The gifts that Blanche and the others, the seeds they planted in southeastern Vermont, are still bearing great fruit."

(Delaney) In one of his many interviews with Moyse, Walter pressed for the reasons behind her near-obsession with the work of one composer.

(Parker) "How did Bach become such a big part of your life?"

(Moyse) "Well, this is a question of course that I’m always asked. My first teacher of music loved Bach, and had all the Bach cantatas, and he made me play them, and even try to write one according to the same harmonic progression that there was in one cantata, but he made me practice these cantatas, learn from them, and I inherited of his passion."

"It’s so rich a body of work that it’s not hard to imagine someone devoting themselves to it, although to the extent that she did is, extraordinary I think, for her to have devoted so much of her life to the study of music by Bach."

(Luis Batlle) "She told me that she was a child, she listened to Bach, it was a lifelong marriage, Bach and Blanche and that’s the most beautiful thing that can happen to anyone.

(Delaney) The Brattleboro Music Festival and its extensions were modeled on a small community in Switzerland, where the intense musical immersion began with childhood and spiraled up to a professional level.
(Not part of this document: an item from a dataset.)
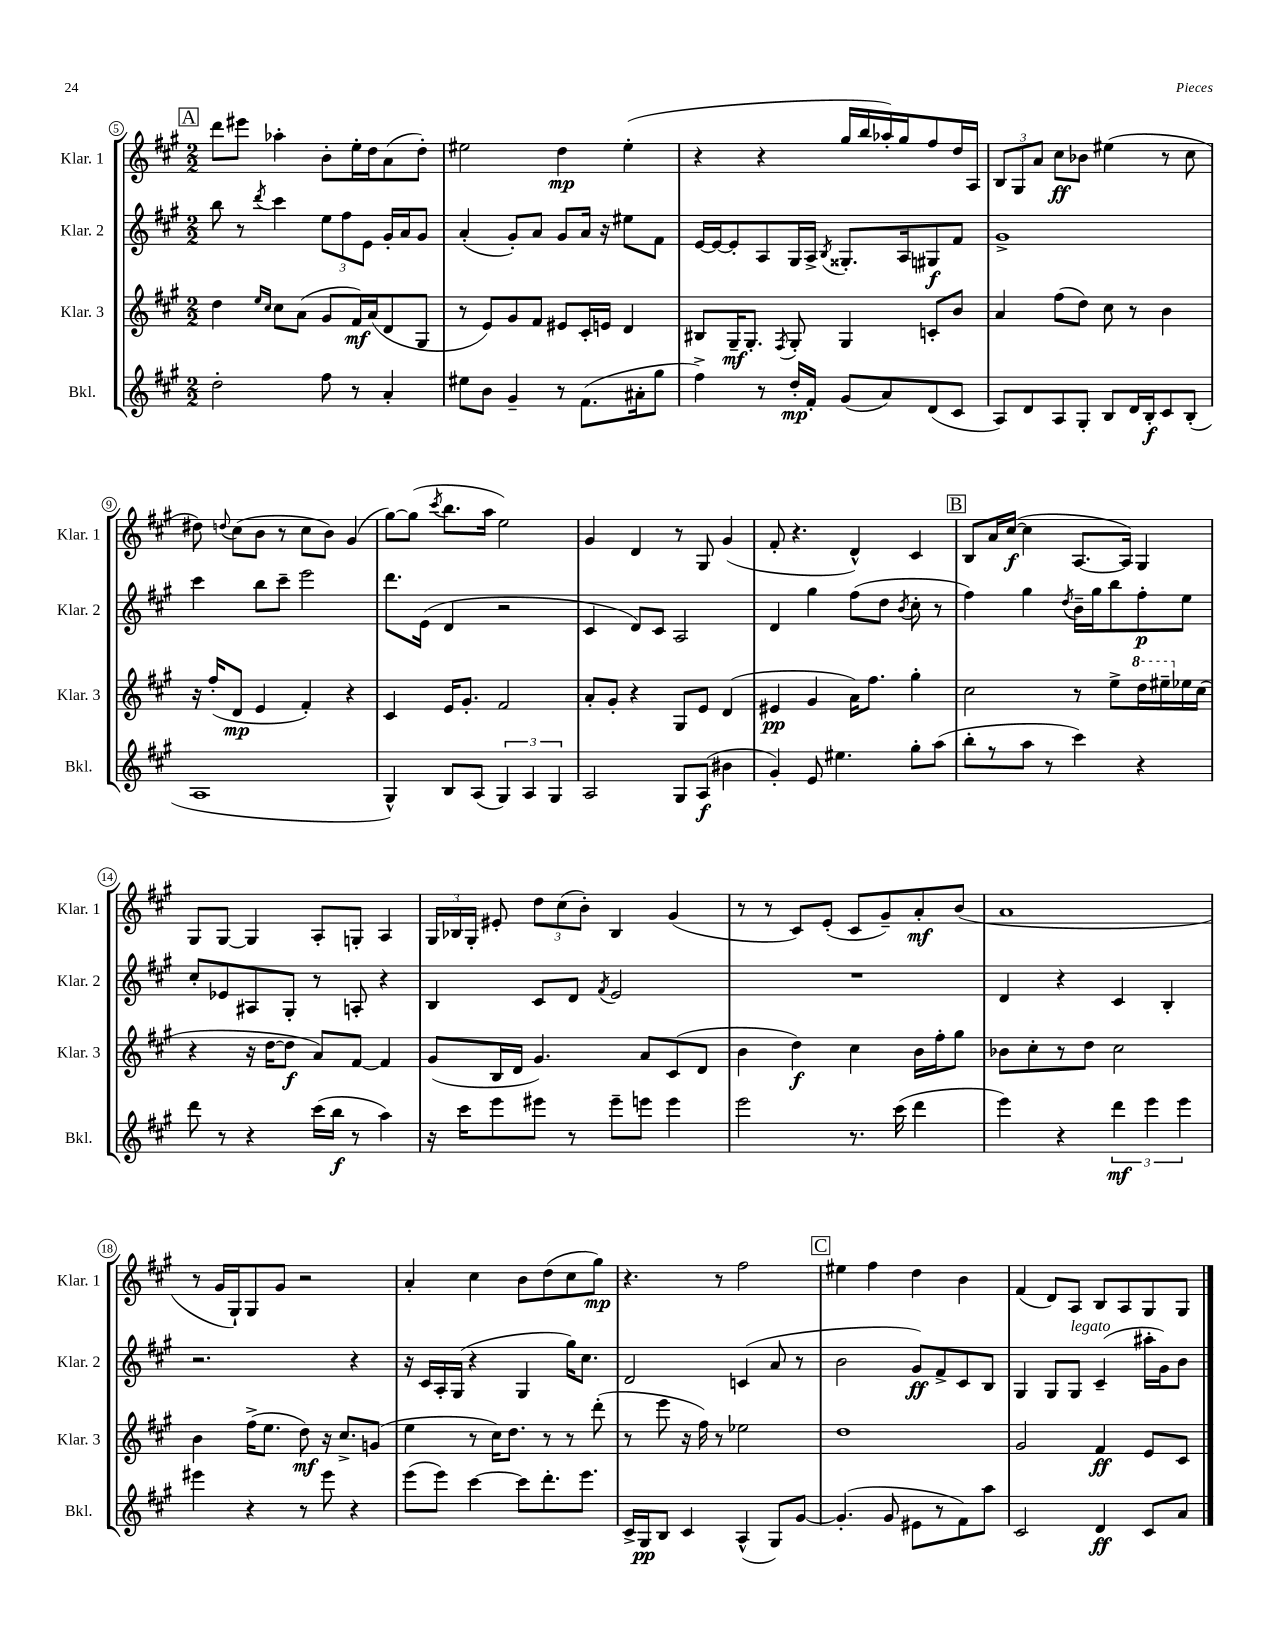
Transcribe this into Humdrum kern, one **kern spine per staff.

(Moyse) "This was an ideal to me, this idea to have this music so intensively, from the beginning, from the first age, to really highly professional and it took us a long time to deserve the words highly professional, but finally, we got there.

(Delaney)  Reviewing a New York City performance of the technically difficult St. Matthew Passion in 1984, the critic Greg Sandow wrote that Blanche Moyse got a richer performance out of the chorale of amateurs she brought with her than she got from the New York musicians who formed the orchestra.

She was, according to Sandow, delighted that he noticed, and hinted that if she’d had more time with the orchestra; its members would have performed above their professionally acceptable level of play.    

She was, he noted, never quite satisfied, thinking always that it was possible to do Bach better.

(Walter Parker)   "I think people who met Blanche for the first time, especially in her later years, would see a sweet little old lady, and might be mistaken in not realizing what a powerful intellect and what a firm will was there. But those who sang with her, in her chorus, and who performed under her direction, would never make that mistake."

Rehearsal: Two, three, one and… (they sing)… "Let’s do it again. (09:30.58)

(Delaney) Larrimore Crocket spent thirty years singing under the direction of Blanche Moyse, and he remembers those rehearsals. Especially this one, an effort to polish the triumphant "Et resurrexit" from Bach’s Mass in B Minor.

(Crocket)  "You’d go on just a few measures and she would stop. What she would do is she would give us verbal images of how it sounded to her, and some of them were very funny, oh she would say the basses have a disease, you know, being flat, you know, somebody wasn’t singing it right, and that was a rehearsal, you know, it was just a constant dialogue between our singing her giving us feedback, and usually with these amazing images that she was able to create on the spur of the moment." 

And that would change the sound of the music, and that process finally resulted in what she wanted to hear. What she wanted to hear was the "Et resurrexit" as performed in this recording of Blanche Moyse and her chorale, issued by the Brattleboro Music Festival."

(Delaney)  During that rehearsal session for this performance, she told her singers, "I should not say I am proud of you, but I am."

For Vermont Public Radio, I’m Steve Delaney.